You will have to make some tweaks to the code

For L1 Loss, both the outputs need to be the same, so you need to ensure that the number of channels are the same
You need to resize the smaller width, height to the larger width, height so that you can pass that to the L1 Loss. You can leverage torch resize for this
In your hook function, you will need to remove detach() as it removes the element from the graph and you will not be able to use it for backward propagation any more

Following is a sample code.Changed the weight sizes a bit to make it working

import numpy as np
import time
import torch
import torch.nn as nn
import torch.nn.functional as F
import torch.optim as optim
from torch.autograd import Variable
import matplotlib.pyplot as plt
import cv2 
import torchvision.transforms.functional as F1

class Net(nn.Module):
    def __init__(self):
        super().__init__()
        self.conv1 = nn.Conv2d(3, 6, 5)
        self.pool = nn.MaxPool2d(2, 2)
        self.conv2 = nn.Conv2d(6, 6, 5)
        self.fc1 = nn.Linear(48, 128)
        self.fc2 = nn.Linear(128, 84)
        self.fc3 = nn.Linear(84, 10)

    def forward(self, x):
        x = self.pool(F.relu(self.conv1(x)))
        x = self.pool(F.relu(self.conv2(x)))
        x = torch.flatten(x, 1) # flatten all dimensions except batch
        print(x.size())
        x = F.relu(self.fc1(x))
        x = F.relu(self.fc2(x))
        x = self.fc3(x)
        return x

activation = {}
def get_activation(name):
    def hook(model, input, output):
        activation[name] = output
    return hook

model = Net()

model.conv1.register_forward_hook(get_activation("conv1"))
model.conv2.register_forward_hook(get_activation("conv2"))

x = torch.rand(6, 3, 28, 20)

model(x)
print(activation['conv1'].size())
print(activation['conv2'].size())
l1_loss = torch.nn.L1Loss()
loss = l1_loss(activation["conv1"], F1.resize(activation["conv2"], size=(24, 16)))

loss.mean().backward()

my3bikaht · January 31, 2022, 7:03am

Never considered starting backprop through intermediate values tbh, but I think it’ll be easier to just return clone of intermediate values altogether with final output without hooks.
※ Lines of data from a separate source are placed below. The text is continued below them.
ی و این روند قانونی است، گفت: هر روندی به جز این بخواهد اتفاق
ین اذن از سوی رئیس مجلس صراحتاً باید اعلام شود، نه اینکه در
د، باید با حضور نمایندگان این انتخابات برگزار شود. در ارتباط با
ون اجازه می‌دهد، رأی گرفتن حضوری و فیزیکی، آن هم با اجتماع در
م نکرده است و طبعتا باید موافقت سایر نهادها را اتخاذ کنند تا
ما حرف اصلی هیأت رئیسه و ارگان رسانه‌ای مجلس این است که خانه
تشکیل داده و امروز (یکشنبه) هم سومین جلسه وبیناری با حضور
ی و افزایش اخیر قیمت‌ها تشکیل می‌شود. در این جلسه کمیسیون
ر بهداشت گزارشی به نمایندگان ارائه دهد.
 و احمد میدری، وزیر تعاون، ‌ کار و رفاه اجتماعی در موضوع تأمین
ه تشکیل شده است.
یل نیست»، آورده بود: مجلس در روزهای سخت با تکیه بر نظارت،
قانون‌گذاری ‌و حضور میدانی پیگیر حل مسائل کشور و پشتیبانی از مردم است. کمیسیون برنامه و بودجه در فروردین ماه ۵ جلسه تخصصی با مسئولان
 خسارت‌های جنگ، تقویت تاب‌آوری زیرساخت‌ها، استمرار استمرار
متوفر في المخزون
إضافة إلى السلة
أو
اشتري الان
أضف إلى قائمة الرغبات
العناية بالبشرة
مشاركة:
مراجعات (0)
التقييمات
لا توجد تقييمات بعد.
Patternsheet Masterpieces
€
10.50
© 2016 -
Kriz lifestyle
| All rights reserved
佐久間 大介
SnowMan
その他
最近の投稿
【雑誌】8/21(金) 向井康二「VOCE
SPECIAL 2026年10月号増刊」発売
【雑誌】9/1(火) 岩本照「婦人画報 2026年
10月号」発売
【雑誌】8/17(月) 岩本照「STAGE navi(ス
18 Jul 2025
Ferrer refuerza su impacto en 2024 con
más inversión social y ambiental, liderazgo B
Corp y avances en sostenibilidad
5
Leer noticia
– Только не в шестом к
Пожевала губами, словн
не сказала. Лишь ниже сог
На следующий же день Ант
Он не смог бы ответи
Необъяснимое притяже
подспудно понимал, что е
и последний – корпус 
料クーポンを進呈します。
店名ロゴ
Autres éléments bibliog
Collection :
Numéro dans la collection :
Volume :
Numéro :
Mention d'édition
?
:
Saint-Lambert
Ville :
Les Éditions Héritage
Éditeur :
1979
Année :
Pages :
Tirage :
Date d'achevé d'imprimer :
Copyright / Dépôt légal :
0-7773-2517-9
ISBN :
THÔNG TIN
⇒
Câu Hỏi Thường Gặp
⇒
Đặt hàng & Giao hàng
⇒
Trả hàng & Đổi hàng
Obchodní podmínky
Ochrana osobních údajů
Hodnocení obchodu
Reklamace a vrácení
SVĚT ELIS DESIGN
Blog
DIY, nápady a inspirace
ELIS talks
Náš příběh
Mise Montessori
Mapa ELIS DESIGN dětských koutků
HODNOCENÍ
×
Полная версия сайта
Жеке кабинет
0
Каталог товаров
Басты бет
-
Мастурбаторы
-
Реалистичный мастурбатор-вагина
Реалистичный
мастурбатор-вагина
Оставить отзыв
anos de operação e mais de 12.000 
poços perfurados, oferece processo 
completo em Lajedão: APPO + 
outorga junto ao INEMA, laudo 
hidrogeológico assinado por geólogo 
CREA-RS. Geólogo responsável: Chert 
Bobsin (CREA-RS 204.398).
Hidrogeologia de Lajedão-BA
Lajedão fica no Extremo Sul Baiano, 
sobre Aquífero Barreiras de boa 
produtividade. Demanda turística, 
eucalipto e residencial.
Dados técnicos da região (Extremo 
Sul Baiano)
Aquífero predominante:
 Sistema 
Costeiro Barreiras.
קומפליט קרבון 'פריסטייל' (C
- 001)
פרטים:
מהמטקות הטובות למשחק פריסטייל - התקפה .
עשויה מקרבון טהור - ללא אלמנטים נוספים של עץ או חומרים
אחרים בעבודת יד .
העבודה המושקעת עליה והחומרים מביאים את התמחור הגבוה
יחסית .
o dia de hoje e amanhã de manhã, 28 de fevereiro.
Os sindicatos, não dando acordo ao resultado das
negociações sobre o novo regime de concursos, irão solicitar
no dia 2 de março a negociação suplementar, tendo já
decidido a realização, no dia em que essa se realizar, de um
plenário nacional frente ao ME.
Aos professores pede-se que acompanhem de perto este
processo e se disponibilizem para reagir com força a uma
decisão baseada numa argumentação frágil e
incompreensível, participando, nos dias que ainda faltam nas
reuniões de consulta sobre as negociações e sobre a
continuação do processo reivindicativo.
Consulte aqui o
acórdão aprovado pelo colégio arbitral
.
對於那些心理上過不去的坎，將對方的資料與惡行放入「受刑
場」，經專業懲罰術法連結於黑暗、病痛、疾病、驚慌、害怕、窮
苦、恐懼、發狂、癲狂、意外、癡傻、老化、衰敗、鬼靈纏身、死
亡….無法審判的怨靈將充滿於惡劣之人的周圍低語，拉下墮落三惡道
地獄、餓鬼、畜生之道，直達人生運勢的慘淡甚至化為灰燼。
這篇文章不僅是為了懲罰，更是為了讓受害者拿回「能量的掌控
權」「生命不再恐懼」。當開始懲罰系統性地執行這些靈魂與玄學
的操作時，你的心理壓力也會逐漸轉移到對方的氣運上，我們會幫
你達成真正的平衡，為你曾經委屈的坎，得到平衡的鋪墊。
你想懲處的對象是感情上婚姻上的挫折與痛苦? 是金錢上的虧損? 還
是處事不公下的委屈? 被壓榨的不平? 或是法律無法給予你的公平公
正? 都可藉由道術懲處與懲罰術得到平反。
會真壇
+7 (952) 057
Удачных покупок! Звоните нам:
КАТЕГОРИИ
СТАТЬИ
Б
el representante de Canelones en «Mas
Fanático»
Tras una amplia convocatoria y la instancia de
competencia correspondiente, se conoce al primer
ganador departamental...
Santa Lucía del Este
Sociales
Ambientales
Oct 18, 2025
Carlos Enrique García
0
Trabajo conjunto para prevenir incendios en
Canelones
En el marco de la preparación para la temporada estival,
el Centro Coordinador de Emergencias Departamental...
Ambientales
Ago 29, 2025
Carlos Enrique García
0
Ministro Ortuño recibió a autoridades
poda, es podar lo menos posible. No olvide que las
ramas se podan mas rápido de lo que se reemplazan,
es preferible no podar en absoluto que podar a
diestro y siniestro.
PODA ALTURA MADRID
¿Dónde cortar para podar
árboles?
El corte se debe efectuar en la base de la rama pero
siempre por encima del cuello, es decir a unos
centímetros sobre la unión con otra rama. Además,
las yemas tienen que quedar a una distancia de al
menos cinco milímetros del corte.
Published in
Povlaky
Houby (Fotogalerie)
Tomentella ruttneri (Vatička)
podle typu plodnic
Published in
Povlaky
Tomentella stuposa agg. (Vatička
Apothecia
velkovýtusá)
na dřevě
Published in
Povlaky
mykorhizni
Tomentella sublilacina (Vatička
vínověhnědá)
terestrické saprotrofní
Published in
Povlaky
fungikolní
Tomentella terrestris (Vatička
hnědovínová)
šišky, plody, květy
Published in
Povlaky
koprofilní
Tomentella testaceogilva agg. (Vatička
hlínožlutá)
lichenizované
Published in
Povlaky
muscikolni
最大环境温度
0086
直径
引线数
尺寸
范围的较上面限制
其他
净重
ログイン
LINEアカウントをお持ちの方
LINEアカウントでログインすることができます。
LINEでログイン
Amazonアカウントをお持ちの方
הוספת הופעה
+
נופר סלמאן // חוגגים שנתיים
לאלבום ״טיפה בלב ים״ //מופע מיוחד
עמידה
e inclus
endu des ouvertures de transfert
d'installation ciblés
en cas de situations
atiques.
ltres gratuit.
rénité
Alexander_Riedel · January 31, 2022, 9:19am

@my3bikaht
My actual use case is a bit different, I’m using large, pretrained EfficientNets there and I want to access certain layers, so using the intermediate values directly works but is not too flexible.

@anantguptadbl
Thanks! I really missed the detach() part, thats where my problem was!